Sans illusion sur ses chances de succès, mais avec l’espoir de secouer le cocotier, la sénatrice EE-LV Esther Benbassa défend ce mercredi devant la Haute Assemblée une proposition de loi autorisant la vente au détail de cannabis, via un monopole confié à l’administration. Son idée ? Légaliser le commerce à usage récréatif, avec un réseau de débitants sur le modèle du tabac, tout en interdisant la publicité et la vente aux mineurs.

«C’est la première fois qu’une telle proposition est débattue dans ce temple du conservatisme», explique la sénatrice du Val-de-Marne, qui connaît le poids du«tabou» parmi les élus français. Néanmoins, même hostiles à une légalisation contrôlée, des sénateurs actent l’échec de la prohibition, comme on l’a vu en commission des affaires sociales, le 28 janvier.

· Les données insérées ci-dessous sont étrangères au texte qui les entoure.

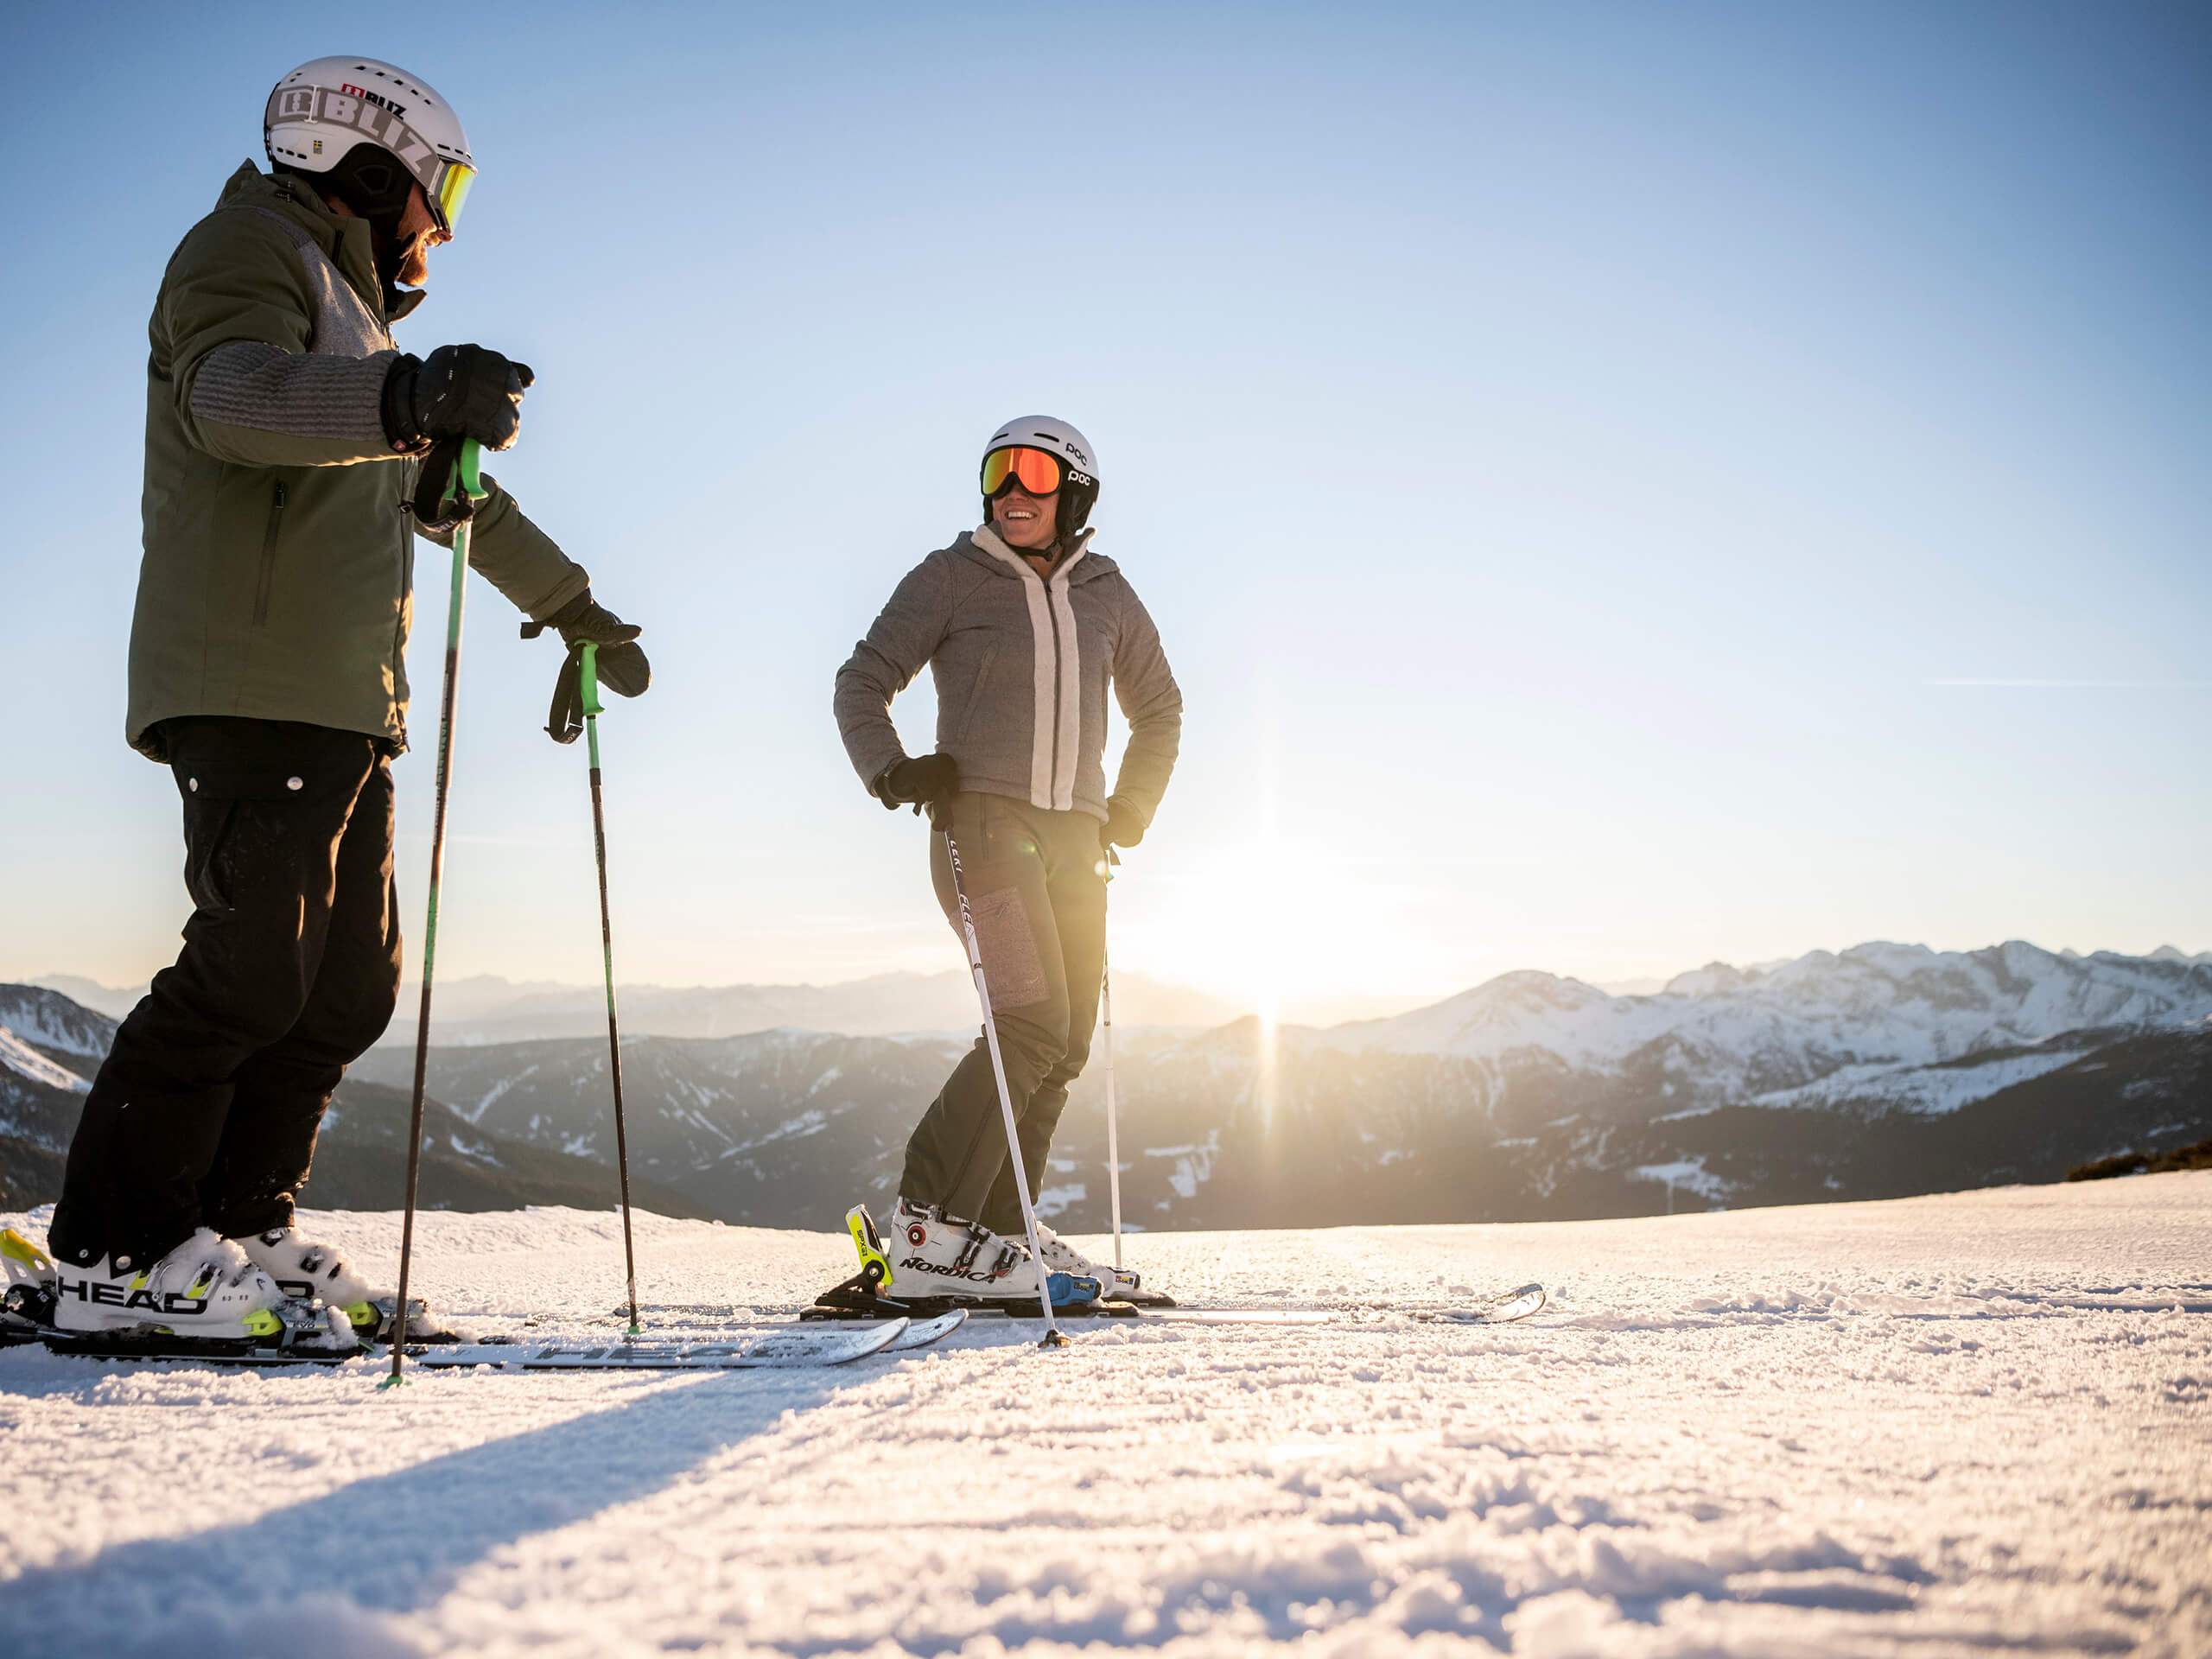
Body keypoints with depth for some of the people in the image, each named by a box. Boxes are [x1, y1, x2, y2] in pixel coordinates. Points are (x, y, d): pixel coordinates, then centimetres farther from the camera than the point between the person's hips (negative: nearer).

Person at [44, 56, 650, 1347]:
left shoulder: (355, 317, 30)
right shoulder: (251, 248, 1)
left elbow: (455, 494, 39)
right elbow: (229, 393, -23)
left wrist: (579, 610, 42)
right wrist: (405, 398, -41)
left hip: (347, 707, 10)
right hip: (253, 693, -10)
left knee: (351, 985, 5)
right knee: (254, 967, -16)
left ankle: (240, 1230, 11)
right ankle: (113, 1255, -9)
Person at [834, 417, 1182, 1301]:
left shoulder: (1106, 593, 14)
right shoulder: (951, 577, 3)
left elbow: (1159, 710, 27)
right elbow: (863, 682, 4)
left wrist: (1128, 815, 16)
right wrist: (892, 770, -14)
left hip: (1074, 837, 6)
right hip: (983, 821, -5)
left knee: (1067, 1045, 3)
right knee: (1032, 1026, -19)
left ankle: (997, 1228, 12)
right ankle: (930, 1229, -15)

«J’étais opposé à la légalisation, mais depuis dix ou quinze ans, le contact des réalités de terrain m’a fait évoluer, a ainsi expliqué Michel Amiel (Bouches-du-Rhône, non inscrit). Force est de reconnaître que, pour acheter la paix dans les quartiers, nous avons collectivement fermé les yeux sur l’économie parallèle qui s’est développée. A moins de mettre en place une politique pénale particulièrement dure, ce qui est irréaliste, il est impossible de revenir en arrière.» Gilbert Barbier (Jura, UMP) admet que «la répression actuelle n’est pas satisfaisante». Il reconnaît que «la légalisation permet un encadrement». Mais tout en conservant l’interdit, il préconise une dépénalisation, en sanctionnant le premier usage par une contravention, à la place de la prison. «Pour les élus locaux confrontés aux trafics, il faut bien reconnaître que la répression est un échec», a abondé Laurence Cohen (PCF, Val-de-Marne). Mais pour elle, Benbassa «met la charrue avant les bœufs» : mieux vaut commencer par une dépénalisation «qui maintient l’interdit». Pour Gérard Roche (UDI, Haute-Loire), «il faut imposer l’arrêt du marché clandestin du cannabis». Et si Michel Vergoz (PS, la Réunion), pharmacien, se dit «pour une délivrance encadrée», il ne votera pas le texte pour ne pas s’exposer, «en tant que vendeur potentiel, à un conflit d’intérêts».

Au-delà de ces nuances, une légalisation hérisse nombre d’élus, dont Michel Forissier (UMP, Rhône) : «Notre société a besoin de repères. On le voit avec l’alcool et le tabac, il est très difficile de faire machine arrière une fois qu’une drogue a été légalisée.» Benbassa soutiendra que, dans une France championne de la consommation malgré une législation parmi les plus répressives, mieux vaut le«pragmatisme». «Devenu une substance facilement disponible, ce produit entretient une économie parallèle aux enjeux financiers considérables et gangrène la vie de certaines cités», fait valoir le sénateur EE-LV Jean Desessard. L ’objectif consiste à sortir ce marché de la clandestinité. Soit l’optique suivie par le Colorado, l’Etat de Washington et l’Uruguay, et suggérée récemment par la députée socialiste Anne-Yvonne Le Dain et Terra Nova, groupe de réflexion proche du PS.